During an April 2020 inspection of the CDMO’s contract testing laboratory, the FDA said Emergent failed to adequately prevent data tampering or deletion, neglected to follow its quality control procedures or put them in writing and, notably, didn’t do enough to stop contamination or mix-ups. The FDA published its write-up of the inspection, or the Form 483, this week.

The last item is particularly concerning given the recent J&J snafu. Weeks ago, workers at Emergent’s Baltimore plant mixed up the ingredients of J&J and AZ’s vaccines, sending a J&J drug substance batch containing up to 15 million doses down the drain, The New York Times first reported.

But Emergent CEO Robert Kramer pushed back on the reporting in an interview with CNBC’s Meg Tirrell last week.

“It wasn’t the case where an ingredient from one vaccine contaminated or impacted the other,” he said on April 1. “It was more simply the fact that one production run, one batch of product, was determined to be inconsistent with our quality specifications.”

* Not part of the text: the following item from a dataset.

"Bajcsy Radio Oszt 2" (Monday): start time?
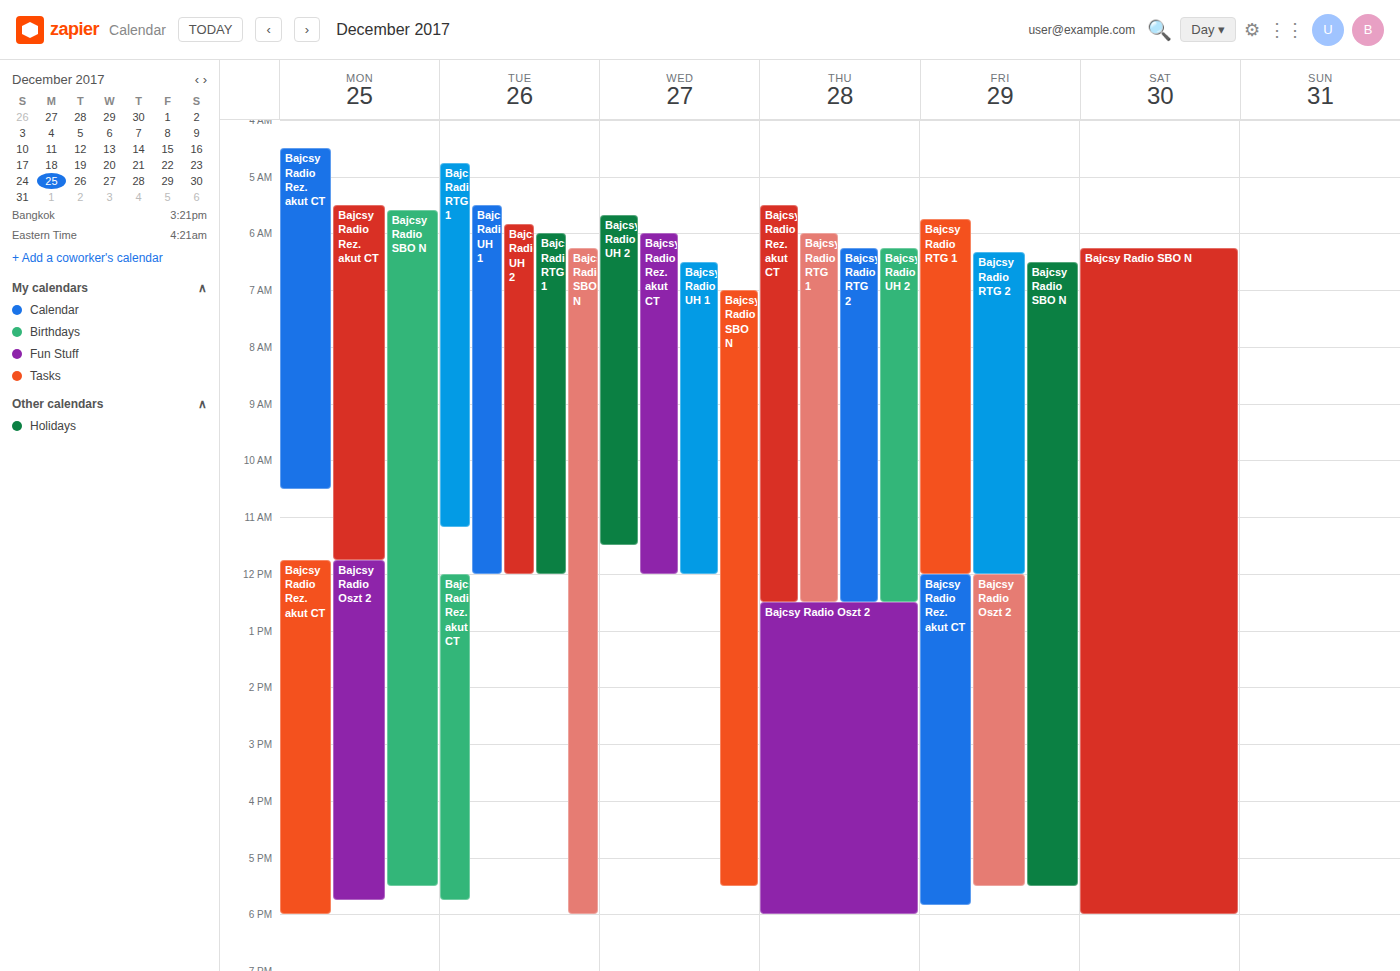
11:45 AM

More recently, NYT reported that some officials suspect an Emergent employee moved between the AstraZeneca and J&J production areas without showering and taking other precautions, resulting in the contamination. An investigation is underway.

RELATED: Emergent, amid gung-ho COVID-19 production push, eyes upgrade to Canadian vaccine plant: report

It’s important to note the FDA’s inspection last year took place before Emergent kicked off its COVID-19 work, a company spokesperson said via email. “We have worked and continue to work closely with the federal government in support of the COVID response. These FDA observations were addressed and reviewed in detail with FDA during their recent site visits in September 2020 and February 2021,” he added. 

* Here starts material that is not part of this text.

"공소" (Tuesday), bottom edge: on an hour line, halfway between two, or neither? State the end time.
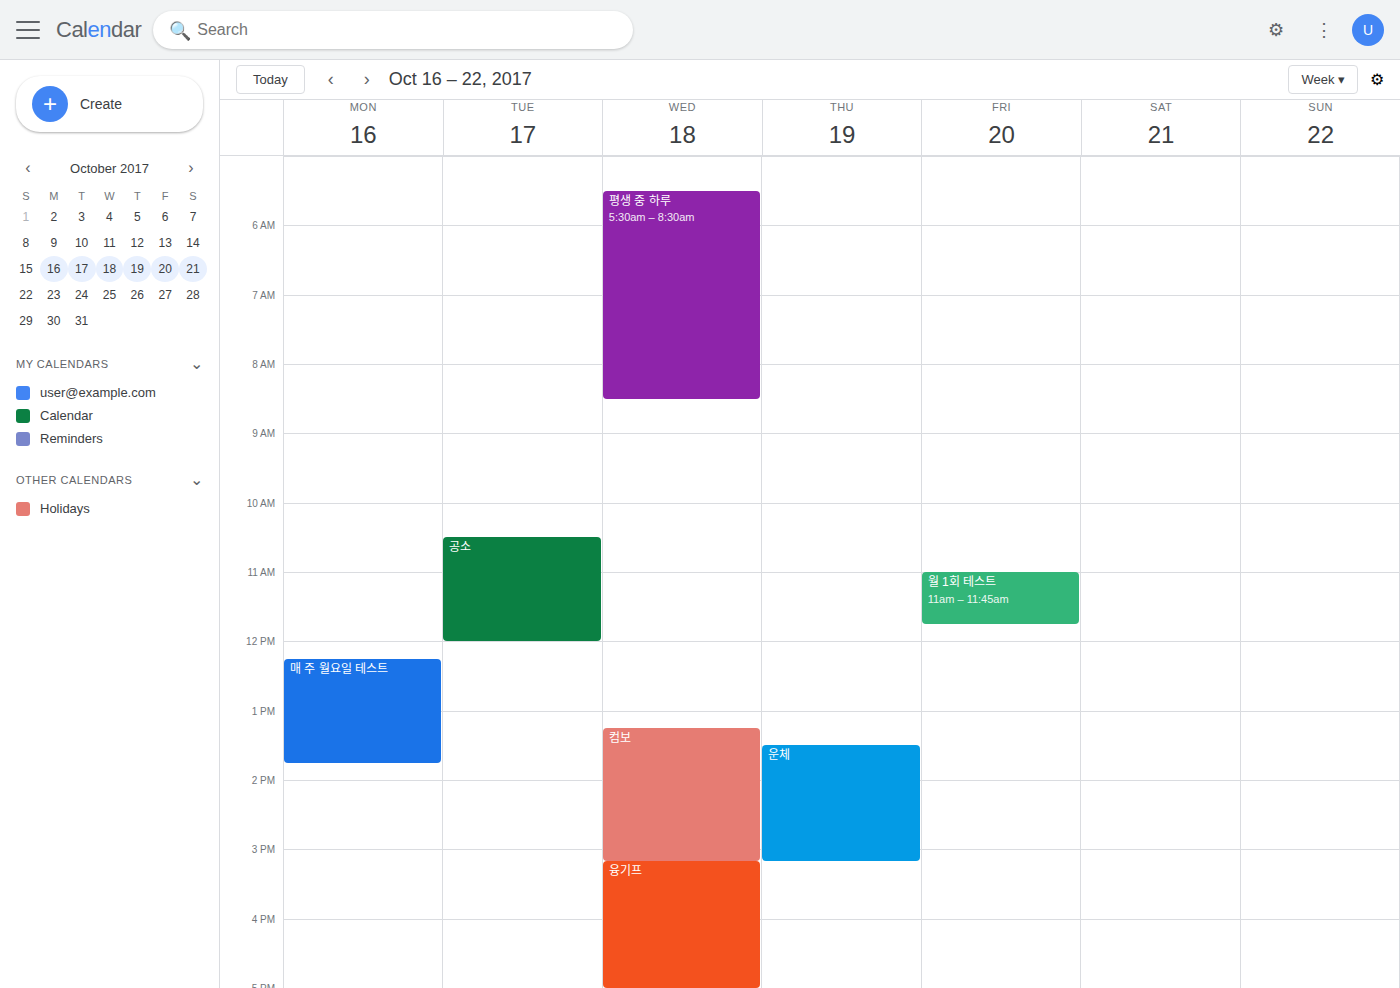
12:00 PM -- exactly on the 12 PM line.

At the time of the inspection, the FDA noted that “separate or defined areas to prevent contamination or mix-ups [were] deficient” for materials that needed to be discarded. Specifically, it said Emergent had relegated lots to a reject cage without providing a rationale. The company also failed to affix reject labels to certain scrapped materials, the FDA found.

RELATED: Emergent, partnered with COVID-19 vaccine players J&J and AstraZeneca, works 24/7 to scale up doses

Meanwhile, the FDA couldn’t find records proving that workers in the biochemistry lab had been trained on Emergent’s written procedures or test methods. 

Things started to sour for Emergent last month, when it became clear that the Baltimore facility had yet to win an FDA manufacturing nod for the J&J shot. Shortly thereafter, reports surfaced about the ruined J&J doses. 

“Discarding a batch of bulk drug substance, while disappointing, does occasionally happen during vaccine manufacturing, which is a complex and multi-step biological process,” an Emergent spokesperson told Fierce Pharma at the time. 

The mix-up prompted the U.S. government to hand control of the CDMO’s Baltimore plant to J&J, which has said it’s “assuming full responsibility” for drug substance manufacturing there. The New Jersey-based pharma giant says it will bring on quality and operations leaders and “significantly” boost the number of manufacturing experts staffing the site.

Meanwhile, the move has booted out AstraZeneca, which signed Emergent to produce its shot in June. AZ is now working with U.S. officials to track down new manufacturing capacity, the company said last week.